Les salariés membres de commissions paritaires sont des salariés protégés

Le licenciement d’un salarié siégeant dans une commission paritaire mise en place par voie d’accord (CPNE de branche par exemple) doit-il faire l’objet d’une demande d’autorisation auprès de l’inspecteur du travail comme le prévoit le code du travail pour les délégués syndicaux et les salariés mandatés ? Oui, répond la Cour de cassation dans une décision du 1er février 2017, identique à celle du Conseil d’Etat du 4 mai 2016.

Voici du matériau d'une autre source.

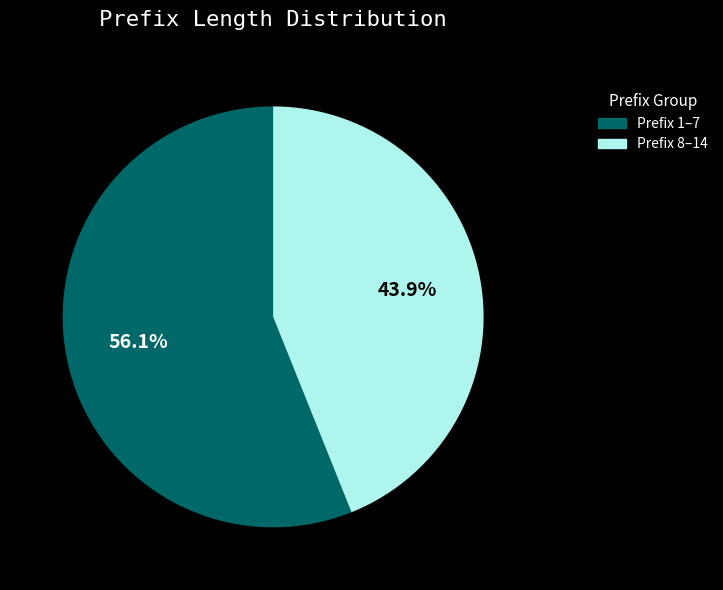

Is there any slice that represents more than half of the pie?

Yes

Au vu des dispositions des articles L. 2411-3, L. 2251-1 et 2234-3 du code du travail, la Cour de cassation considère que le législateur a entendu accorder aux salariés membres des commissions paritaires professionnelles créées par accord collectif la protection prévue pour les délégués syndicaux en cas de licenciement. Elle précise que ces dispositions s’imposent, en vertu des principes généraux du droit du travail, à toutes les commissions paritaires professionnelles créées par accord collectif, y compris avant l’entrée en vigueur de la loi du 4 mai 2004.